Report each line from the entries in which "assign" can be found.

Segment Start: DATA LISTING

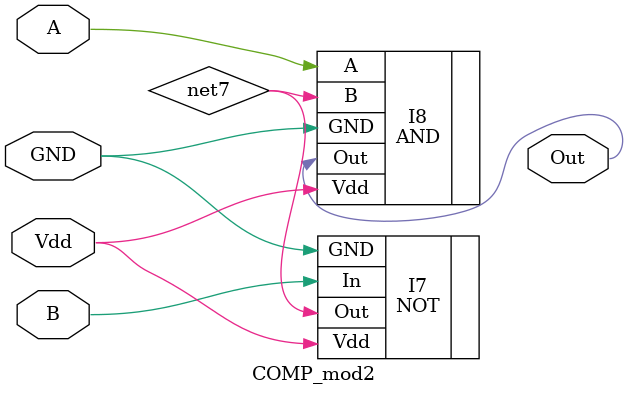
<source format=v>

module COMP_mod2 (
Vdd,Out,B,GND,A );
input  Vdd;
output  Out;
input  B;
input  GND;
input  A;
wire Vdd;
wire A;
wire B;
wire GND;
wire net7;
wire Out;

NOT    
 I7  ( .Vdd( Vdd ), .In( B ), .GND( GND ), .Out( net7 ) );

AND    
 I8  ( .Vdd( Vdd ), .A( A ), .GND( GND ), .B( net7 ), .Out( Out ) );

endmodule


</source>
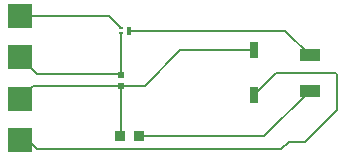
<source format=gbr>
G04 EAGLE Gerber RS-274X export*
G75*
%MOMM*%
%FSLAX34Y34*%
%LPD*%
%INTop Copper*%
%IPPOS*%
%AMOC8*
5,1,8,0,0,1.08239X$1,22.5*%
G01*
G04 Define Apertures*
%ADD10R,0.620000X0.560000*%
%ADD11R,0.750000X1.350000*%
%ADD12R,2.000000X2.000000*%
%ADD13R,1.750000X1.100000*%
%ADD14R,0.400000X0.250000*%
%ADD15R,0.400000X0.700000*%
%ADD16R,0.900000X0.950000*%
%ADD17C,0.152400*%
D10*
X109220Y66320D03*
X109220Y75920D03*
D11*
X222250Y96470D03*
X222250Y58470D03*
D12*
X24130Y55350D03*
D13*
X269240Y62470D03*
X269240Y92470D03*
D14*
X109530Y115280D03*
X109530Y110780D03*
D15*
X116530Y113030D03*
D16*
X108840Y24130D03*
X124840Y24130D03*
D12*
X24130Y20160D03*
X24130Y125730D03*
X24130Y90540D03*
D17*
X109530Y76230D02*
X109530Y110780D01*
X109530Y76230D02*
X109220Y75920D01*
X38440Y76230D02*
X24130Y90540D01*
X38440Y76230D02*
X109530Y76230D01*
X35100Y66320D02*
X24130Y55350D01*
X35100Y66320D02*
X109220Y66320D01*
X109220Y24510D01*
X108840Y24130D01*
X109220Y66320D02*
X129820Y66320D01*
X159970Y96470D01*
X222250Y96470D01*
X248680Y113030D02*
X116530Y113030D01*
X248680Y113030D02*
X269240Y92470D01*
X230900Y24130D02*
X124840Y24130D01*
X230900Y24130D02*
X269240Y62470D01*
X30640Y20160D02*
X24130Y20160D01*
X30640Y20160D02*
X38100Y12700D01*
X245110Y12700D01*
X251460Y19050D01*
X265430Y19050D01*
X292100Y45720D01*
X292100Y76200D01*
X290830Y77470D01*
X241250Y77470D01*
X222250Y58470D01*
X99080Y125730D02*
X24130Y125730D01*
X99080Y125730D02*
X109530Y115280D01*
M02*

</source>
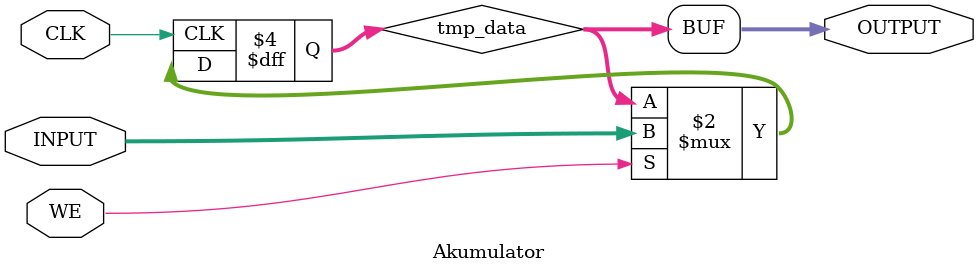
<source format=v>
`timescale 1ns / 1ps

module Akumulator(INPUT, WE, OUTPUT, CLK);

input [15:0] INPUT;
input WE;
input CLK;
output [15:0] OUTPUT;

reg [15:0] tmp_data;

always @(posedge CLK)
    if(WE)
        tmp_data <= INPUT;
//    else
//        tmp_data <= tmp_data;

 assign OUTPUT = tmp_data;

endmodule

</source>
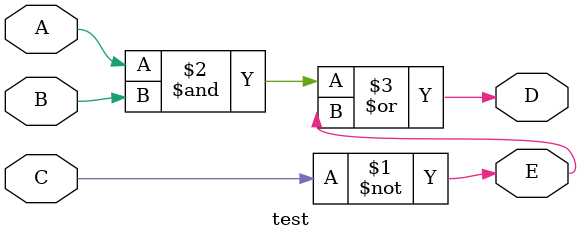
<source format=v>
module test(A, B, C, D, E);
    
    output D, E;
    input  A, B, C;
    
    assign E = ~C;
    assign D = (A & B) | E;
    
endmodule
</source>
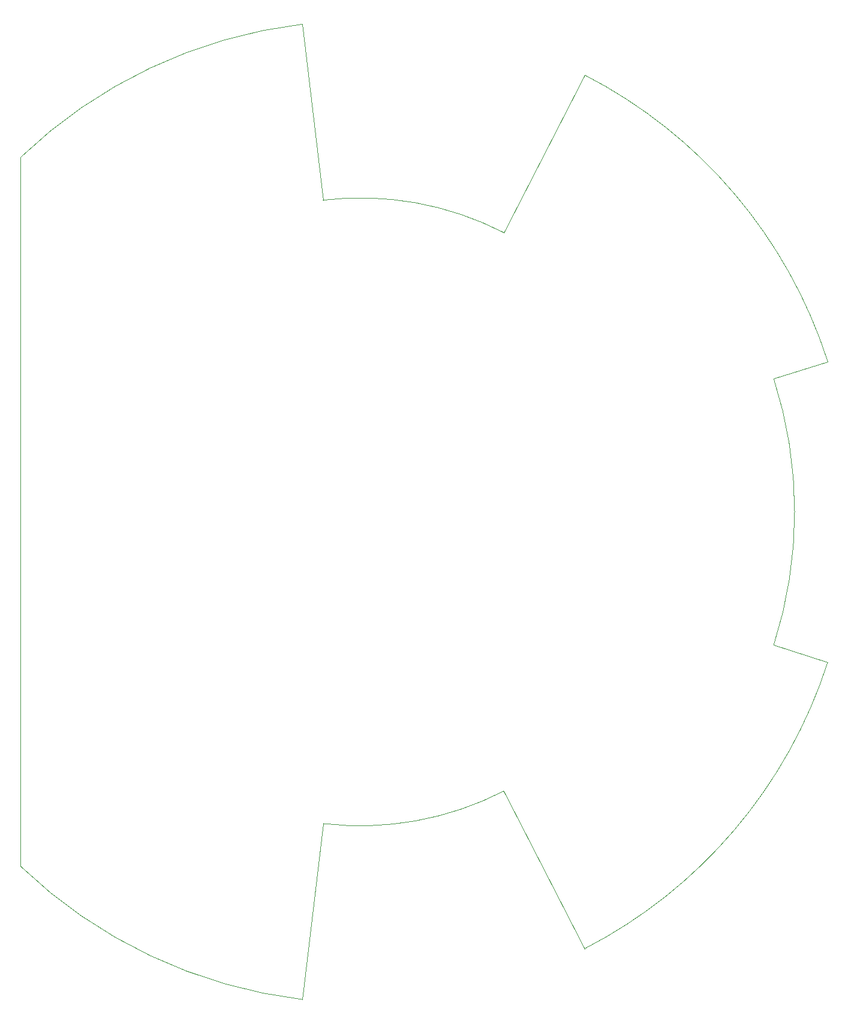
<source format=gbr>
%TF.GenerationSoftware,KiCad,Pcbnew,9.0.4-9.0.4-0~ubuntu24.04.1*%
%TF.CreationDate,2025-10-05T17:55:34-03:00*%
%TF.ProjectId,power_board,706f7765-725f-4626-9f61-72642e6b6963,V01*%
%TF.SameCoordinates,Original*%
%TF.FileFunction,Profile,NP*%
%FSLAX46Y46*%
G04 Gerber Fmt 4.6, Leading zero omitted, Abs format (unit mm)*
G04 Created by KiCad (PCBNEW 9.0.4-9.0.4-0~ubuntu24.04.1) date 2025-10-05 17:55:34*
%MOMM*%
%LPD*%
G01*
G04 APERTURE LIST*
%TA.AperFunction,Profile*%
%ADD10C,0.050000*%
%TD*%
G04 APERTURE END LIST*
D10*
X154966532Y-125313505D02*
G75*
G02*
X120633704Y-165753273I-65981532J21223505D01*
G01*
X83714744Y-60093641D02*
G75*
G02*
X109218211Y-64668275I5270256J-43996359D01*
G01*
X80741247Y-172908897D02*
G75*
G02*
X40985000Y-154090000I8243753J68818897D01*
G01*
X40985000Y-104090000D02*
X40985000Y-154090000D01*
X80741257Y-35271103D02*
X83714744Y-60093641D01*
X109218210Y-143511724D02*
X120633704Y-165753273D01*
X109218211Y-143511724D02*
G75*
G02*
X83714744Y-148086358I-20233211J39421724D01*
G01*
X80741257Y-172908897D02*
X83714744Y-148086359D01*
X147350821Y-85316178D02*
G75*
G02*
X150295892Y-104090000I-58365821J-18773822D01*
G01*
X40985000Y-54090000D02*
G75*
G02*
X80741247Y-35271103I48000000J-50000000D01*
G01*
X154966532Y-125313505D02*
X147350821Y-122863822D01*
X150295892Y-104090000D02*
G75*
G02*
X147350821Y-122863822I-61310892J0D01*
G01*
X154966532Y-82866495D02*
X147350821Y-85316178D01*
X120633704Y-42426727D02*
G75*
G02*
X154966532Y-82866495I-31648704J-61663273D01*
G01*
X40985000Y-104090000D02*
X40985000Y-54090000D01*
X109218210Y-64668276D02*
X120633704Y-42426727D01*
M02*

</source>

Segment End: DATA LISTING

> [RESPONSE BELOW]:
 assign OUTPUT = tmp_data;
    assign E = ~C;
    assign D = (A & B) | E;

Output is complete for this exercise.